No mais, a essência continua perturbadora. O filme se expõe como tal, como pode ser evidenciado nas cenas em que o personagem Paul dialoga com o espectador, quebrando “a quarta parede” e, especialmente, a do controle remoto – cena essa que gera muitas controvérsias e reações das mais diversas – em que um dos psicopatas aciona o controle remoto da televisão e “rebobina” o filme ao qual estamos assistindo, bem diante de nossos olhos, a modo de poder desfazer uma ação que, acredito, teria agradado aos espectadores. Muitos não gostaram dessa cena no filme porque ela tira o “efeito filme” do filme (em que os atores, ao interpretarem os seus personagens, fingem que não sabem que estão fazendo um filme, como se tudo fosse realidade).

O buraco, como dizem, é mais embaixo. O melhor do Cinema é que nele tudo é possível. E em Violência Gratuita não podia ser diferente. O espectador é colocado na posição de cúmplice dos sádicos, testemunha ocular da tortura para com as vítimas. O espectador é um voyeur (ah, Hitchcock!). Nesse filme em específico, justamente porque sabemos que se trata de um filme (de uma representação do real, portanto) simplesmente estamos acompanhando o caso, desejando talvez que tudo acabe (bem, de preferência).

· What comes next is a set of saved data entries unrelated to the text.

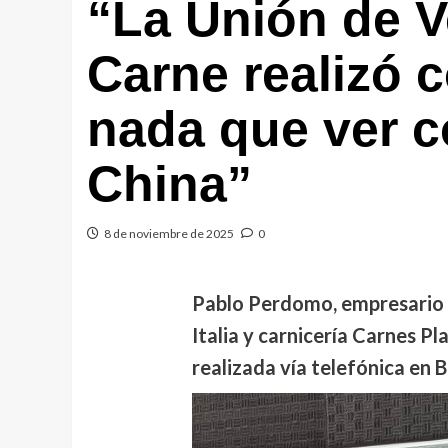
“La Unión de 
Carne realizó 
nada que ver c
China”
8 de noviembre de 2025
0
Pablo Perdomo, empresario 
Italia y carnicería Carnes Pla
realizada vía telefónica en B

Mas é tudo tirado do espectador de uma forma atônita – e, devo dizer, genial.

Em 1960, o diretor Michael Powell testou esse poder do Cinema em seu filme A Tortura do Medo (Peeping Tom), que foi um fracasso nas bilheterias e afundou a carreira do diretor. Na trama, Mark Lewis, quando criança, era cobaia do pai, um cientista interessado em estudar os efeitos do medo no sistema nervoso. Ao atingir a maturidade, Lewis, apesar de um homem muito educado e distinto, torna-se um psicopata que filma suas vítimas (mulheres) no momento do ataque, somente para assistir às suas expressões de horror no conforto da sua casa.

O fracasso do filme à época está explicado, pois da mesma forma Violência Gratuita dividiu a opinião do público, ainda hoje; afinal, nossa posição deixa de ser tão confortável como sempre gostamos que seja. Ao olhar para a câmera Violência Gratuita quebra o efeito “realidade suspensa” e, ao “falar” diretamente com o espectador, sugere que somos parte daquilo que estamos vendo; uma plateia cúmplice das histórias que são apresentadas; que sabe de tudo o que está acontecendo – ou, como prefere, gosta de saber de tudo que se passa antes mesmo que a personagem na tela o saiba. Somando-se a isto o fato de que, antes de ser considerado como arte, o cinema era, sobretudo, uma prática de diversão, pode-se inferir que em A Tortura do Medo especificamente o espectador compartilha da mesma posição de Mark no que se refere à sua maior obsessão, a escopofilia, assim como torna o espectador de Violência Gratuita um conivente dos ataques. Sem contar que o último joga o tempo todo com as esperanças e palpites do público ao longo do filme. Pode-se compreender então por que os filmes não são exatamente os preferidos dos últimos tempos.

Mas talvez o mais genial de tudo em ambos os filmes seja o fato de que a violência em si não é mostrada em momento algum.



Título Original: Funny Games

Direção: Michael Haneke

Elenco: Naomi Watts, Tim Roth, Michael Pitt, Brady Corbet

Sinopse: Uma família chega à casa de veraneio para passar o que deveria ser um tranquilo fim de semana, porém são surpreendidos por dois rapazes, aparentemente inofensivos.